> **Consegna A**
Riscrivi parola per parola il passo del testo su Eraclea Minoa compreso tra "La città selinuntina" e "Capo ad est.", estremi inclusi.
> **Consegna B**
Stabilisci se ciascuna affermazione concorda con il testo su Eraclea Minoa. Rispondi sì o no e cita alla lettera le parole decisive. (i) La città si trova sulla destra del fiume Platani. (ii) La spiaggia di Capo Bianco è coronata da una pineta. (iii) Le bianche "dune" che si incontrano prima degli scavi sono di sabbia.
> **Consegna C**
Secondo il testo su Eraclea Minoa, di che cosa è composta la marna?

> **Estratto della pagina**
──────────────────────────────

La città selinuntina
La città di Eraclea Minoa si stende su un bianco promontorio proteso verso un incantevole paesaggio marino, con alte pareti verticali, sulla sinistra del fiume Platani. Situati all’inizio di Capo Bianco, i resti della città greca occupano un luogo magnifico sul bordo di una collina solitaria sul mare. Ai suoi piedi, la costa apre nella lunga e bianchissima spiaggia di Capo Bianco, coronata da una bella pineta. Prima di giungere agli scavi, sulla destra, le bianche “dune” di roccia (la marna, una miscela di argilla e calcare “pulita” dai fenomeni di erosione) modellata dal vento richiamano la parete che chiude il Capo ad est.

──────────────────────────────

(Righe di dati)

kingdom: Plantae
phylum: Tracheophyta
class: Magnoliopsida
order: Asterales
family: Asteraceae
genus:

──────────────────────────────

> **Risposta scritta A**
La città selinuntina
La città di Eraclea Minoa si stende su un bianco promontorio proteso verso un incantevole paesaggio marino, con alte pareti verticali, sulla sinistra del fiume Platani. Situati all’inizio di Capo Bianco, i resti della città greca occupano un luogo magnifico sul bordo di una collina solitaria sul mare. Ai suoi piedi, la costa apre nella lunga e bianchissima spiaggia di Capo Bianco, coronata da una bella pineta. Prima di giungere agli scavi, sulla destra, le bianche “dune” di roccia (la marna, una miscela di argilla e calcare “pulita” dai fenomeni di erosione) modellata dal vento richiamano la parete che chiude il Capo ad est.

> **Risposta scritta B**
(i) No: «sulla sinistra del fiume Platani».
(ii) Sì: «coronata da una bella pineta».
(iii) No: «le bianche “dune” di roccia».

> **Risposta scritta C**
È una miscela di argilla e calcare.